A senior official of the Ministry of Education was sacked Tuesday for comparing Korean people to “dogs and pigs.”

The Education Ministry said it will ask the Ministry of Personnel Management to approve its decision to fire Na Hyang-wook, director general for the ministry’s policy planning.

“He hurt the people with his inappropriate remarks and disgraced the entire public servants’ community,” Vice Minister of Education Lee Young said.

The scandal began last week after the Kyunghyang Shinmun reported on Friday that Na made the remarks during an evening gathering with the newspaper’s reporters on Thursday. At the dinner, Na was accompanied by other ministry officials including the spokesman.

According to the newspaper, Na believes the country needs to formally establish a caste system. He also said that 99 percent of people should be treated as dogs and pigs, but that he belongs to the other 1 percent.

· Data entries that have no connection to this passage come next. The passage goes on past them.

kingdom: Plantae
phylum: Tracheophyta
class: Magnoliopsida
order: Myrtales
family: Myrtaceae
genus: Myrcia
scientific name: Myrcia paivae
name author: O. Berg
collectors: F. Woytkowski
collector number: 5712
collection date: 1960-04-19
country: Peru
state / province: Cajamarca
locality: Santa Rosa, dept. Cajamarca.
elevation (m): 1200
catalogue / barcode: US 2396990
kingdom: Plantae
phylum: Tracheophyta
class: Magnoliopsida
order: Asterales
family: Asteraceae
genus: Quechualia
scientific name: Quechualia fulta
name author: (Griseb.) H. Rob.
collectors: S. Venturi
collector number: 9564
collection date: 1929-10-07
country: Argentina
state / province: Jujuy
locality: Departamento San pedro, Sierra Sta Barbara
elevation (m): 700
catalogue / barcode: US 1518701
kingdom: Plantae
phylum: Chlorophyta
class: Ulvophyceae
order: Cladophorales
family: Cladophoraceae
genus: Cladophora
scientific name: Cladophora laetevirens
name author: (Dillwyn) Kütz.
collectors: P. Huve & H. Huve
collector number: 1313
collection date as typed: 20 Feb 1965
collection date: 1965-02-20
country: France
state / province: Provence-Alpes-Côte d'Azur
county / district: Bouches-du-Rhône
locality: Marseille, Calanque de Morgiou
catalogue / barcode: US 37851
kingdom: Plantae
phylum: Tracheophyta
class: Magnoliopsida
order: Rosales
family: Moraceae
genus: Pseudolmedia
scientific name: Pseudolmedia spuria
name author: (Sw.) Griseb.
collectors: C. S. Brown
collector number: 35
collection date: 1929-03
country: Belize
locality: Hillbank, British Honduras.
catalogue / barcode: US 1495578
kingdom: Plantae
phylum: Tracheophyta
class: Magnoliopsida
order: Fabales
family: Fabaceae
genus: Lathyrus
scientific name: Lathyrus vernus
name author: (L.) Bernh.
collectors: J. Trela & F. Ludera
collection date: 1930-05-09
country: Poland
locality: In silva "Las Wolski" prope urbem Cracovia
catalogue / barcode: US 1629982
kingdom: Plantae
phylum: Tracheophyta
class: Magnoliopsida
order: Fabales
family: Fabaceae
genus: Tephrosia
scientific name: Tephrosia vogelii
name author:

“Not everyone can be equal,” he was quoted as saying. “We must accept reality.”

He also said it is hypocrisy for the people to say they feel saddened by a young subway mechanic’s recent death. The 19-year-old worker was crushed by an incoming subway train while working on a Guui Station platform door in May. The accident drew renewed attention to the low wages, lack of safety measures and generally poor working conditions faced by young contract workers and revealed years of corruption at Seoul Metro.

Although the remarks were made at a private dinner, the newspaper said it decided to make them public since Na is a senior official in charge of the country’s education policy. It also said the reporters pointed out the seriousness of his comments and offered him a chance to recant them during the dinner, but Na persisted.

Na, 47, was an elite member of the government. He passed the public servants exam in 1992 and served as a secretary to the education minister during the Lee Myung-bak administration. He also worked at the Lee Blue House and key offices in the Education Ministry.

On Friday, Na and the ministry spokesman visited the newspaper and apologized for his comments. He said he made the remarks because he was drunk and tired.

But public rage had already snowballed over Na’s remarks.

The ministry issued a public apology on Saturday and suspended Na, but the ruling and opposition parties demanded that the ministry sternly punish him.

Na was summoned to testify before the Education, Culture, Sports and Tourism Committee of the National Assembly on Monday and made another apology. He said he could not remember clearly what he said during the dinner because he was too drunk and tired. As the public rage showed no sign of subsiding, the ministry said Tuesday that it would fire him.

Rep. Woo Sang-ho, floor leader of the main opposition Minjoo Party of Korea, demanded Tuesday a complete overhaul of the cabinet, as multiple senior officials of the Park Geun-hye administration were marred in a series of recent scandals.